▶ [Job item]: Transcribe the text of each row below word for word, leaving the pictures out of your answer.

*** Opening of Input material ***

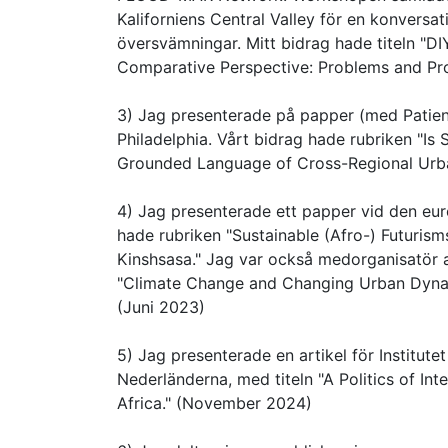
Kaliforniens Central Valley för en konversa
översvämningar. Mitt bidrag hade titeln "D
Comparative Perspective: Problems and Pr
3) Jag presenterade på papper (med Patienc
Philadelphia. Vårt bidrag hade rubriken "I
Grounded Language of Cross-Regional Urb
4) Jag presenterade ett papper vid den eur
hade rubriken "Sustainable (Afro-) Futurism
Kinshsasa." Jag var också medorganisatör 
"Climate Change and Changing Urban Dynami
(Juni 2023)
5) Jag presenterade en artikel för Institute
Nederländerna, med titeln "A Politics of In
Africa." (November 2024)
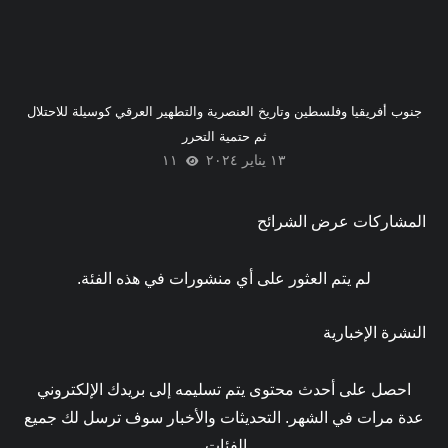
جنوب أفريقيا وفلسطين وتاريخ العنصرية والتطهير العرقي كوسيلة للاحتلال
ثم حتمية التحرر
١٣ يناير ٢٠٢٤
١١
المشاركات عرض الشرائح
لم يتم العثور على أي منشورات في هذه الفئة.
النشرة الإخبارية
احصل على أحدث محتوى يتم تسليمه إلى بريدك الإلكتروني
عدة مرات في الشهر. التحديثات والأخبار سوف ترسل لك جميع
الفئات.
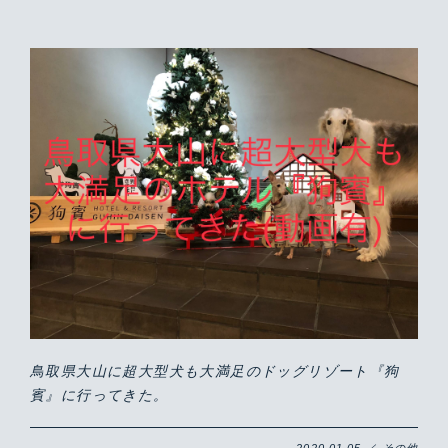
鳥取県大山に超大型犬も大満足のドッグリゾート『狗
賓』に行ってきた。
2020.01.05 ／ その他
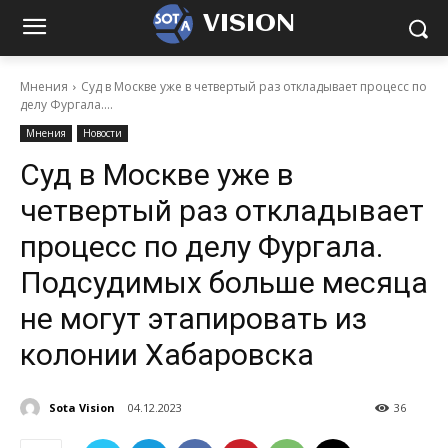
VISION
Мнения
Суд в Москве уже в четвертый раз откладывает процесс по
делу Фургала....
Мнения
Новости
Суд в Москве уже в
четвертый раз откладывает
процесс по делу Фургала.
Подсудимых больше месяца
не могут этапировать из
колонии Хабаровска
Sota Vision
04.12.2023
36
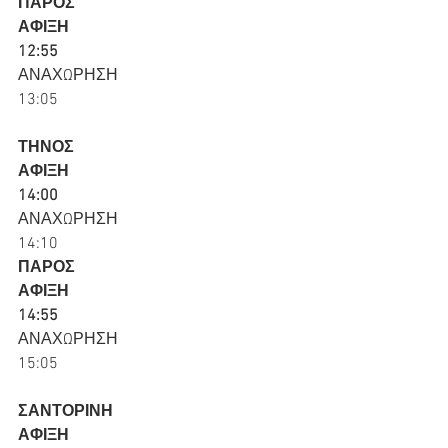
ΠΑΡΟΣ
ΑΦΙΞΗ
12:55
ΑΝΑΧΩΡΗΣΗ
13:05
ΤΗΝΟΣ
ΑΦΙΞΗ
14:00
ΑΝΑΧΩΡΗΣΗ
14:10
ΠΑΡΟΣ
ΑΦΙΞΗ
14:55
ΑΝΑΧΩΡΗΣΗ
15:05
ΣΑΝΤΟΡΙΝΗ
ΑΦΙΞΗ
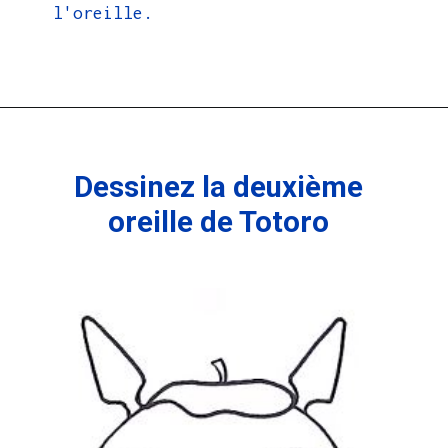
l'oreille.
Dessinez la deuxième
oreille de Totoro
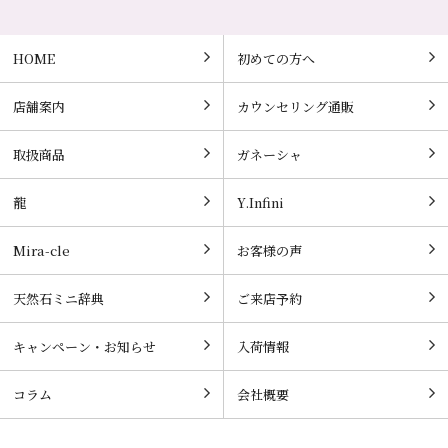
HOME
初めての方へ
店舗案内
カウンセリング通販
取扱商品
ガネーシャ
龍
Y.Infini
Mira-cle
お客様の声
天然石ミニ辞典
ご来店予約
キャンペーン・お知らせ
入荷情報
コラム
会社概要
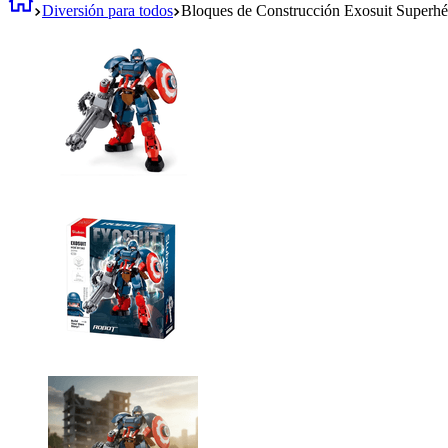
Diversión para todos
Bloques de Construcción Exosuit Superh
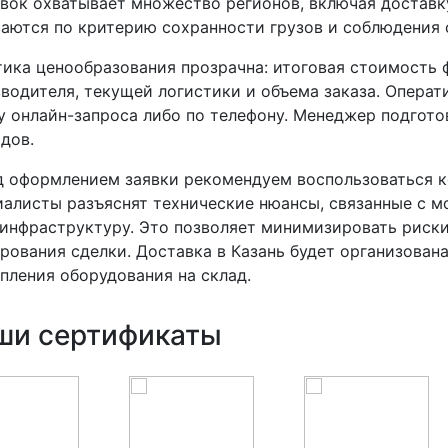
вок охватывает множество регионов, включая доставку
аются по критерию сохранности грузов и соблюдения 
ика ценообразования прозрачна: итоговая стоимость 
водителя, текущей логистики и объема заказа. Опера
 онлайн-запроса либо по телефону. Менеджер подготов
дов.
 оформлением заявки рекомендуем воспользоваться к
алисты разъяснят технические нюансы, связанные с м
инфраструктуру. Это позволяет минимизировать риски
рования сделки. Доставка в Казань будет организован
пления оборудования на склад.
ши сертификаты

*** Close of Input material ***

▶ [Task response]:
Kaliforniens Central Valley för en konversa
översvämningar. Mitt bidrag hade titeln "D
Comparative Perspective: Problems and Pr
3) Jag presenterade på papper (med Patienc
Philadelphia. Vårt bidrag hade rubriken "I
Grounded Language of Cross-Regional Urb
4) Jag presenterade ett papper vid den eur
hade rubriken "Sustainable (Afro-) Futurism
Kinshsasa." Jag var också medorganisatör 
"Climate Change and Changing Urban Dynami
(Juni 2023)
5) Jag presenterade en artikel för Institute
Nederländerna, med titeln "A Politics of In
Africa." (November 2024)
جنوب أفريقيا وفلسطين وتاريخ العنصرية والتطهير العرقي كوسيلة للاحتلال
ثم حتمية التحرر
١٣ يناير ٢٠٢٤
١١
المشاركات عرض الشرائح
لم يتم العثور على أي منشورات في هذه الفئة.
النشرة الإخبارية
احصل على أحدث محتوى يتم تسليمه إلى بريدك الإلكتروني
عدة مرات في الشهر. التحديثات والأخبار سوف ترسل لك جميع
الفئات.
鳥取県大山に超大型犬も大満足のドッグリゾート『狗
賓』に行ってきた。
2020.01.05 ／ その他
VISION
Мнения
Суд в Москве уже в четвертый раз откладывает процесс по
делу Фургала....
Мнения
Новости
Суд в Москве уже в
четвертый раз откладывает
процесс по делу Фургала.
Подсудимых больше месяца
не могут этапировать из
колонии Хабаровска
Sota Vision
04.12.2023
36
ΠΑΡΟΣ
ΑΦΙΞΗ
12:55
ΑΝΑΧΩΡΗΣΗ
13:05
ΤΗΝΟΣ
ΑΦΙΞΗ
14:00
ΑΝΑΧΩΡΗΣΗ
14:10
ΠΑΡΟΣ
ΑΦΙΞΗ
14:55
ΑΝΑΧΩΡΗΣΗ
15:05
ΣΑΝΤΟΡΙΝΗ
ΑΦΙΞΗ
l'oreille.
Dessinez la deuxième
oreille de Totoro
HOME
初めての方へ
店舗案内
カウンセリング通販
取扱商品
ガネーシャ
龍
Y.Infini
Mira-cle
お客様の声
天然石ミニ辞典
ご来店予約
キャンペーン・お知らせ
入荷情報
コラム
会社概要
Diversión para todos
Bloques de Construcción Exosuit Superh
вок охватывает множество регионов, включая доставку
аются по критерию сохранности грузов и соблюдения 
ика ценообразования прозрачна: итоговая стоимость 
водителя, текущей логистики и объема заказа. Опера
 онлайн-запроса либо по телефону. Менеджер подготов
дов.
 оформлением заявки рекомендуем воспользоваться к
алисты разъяснят технические нюансы, связанные с м
инфраструктуру. Это позволяет минимизировать риски
рования сделки. Доставка в Казань будет организован
пления оборудования на склад.
ши сертификаты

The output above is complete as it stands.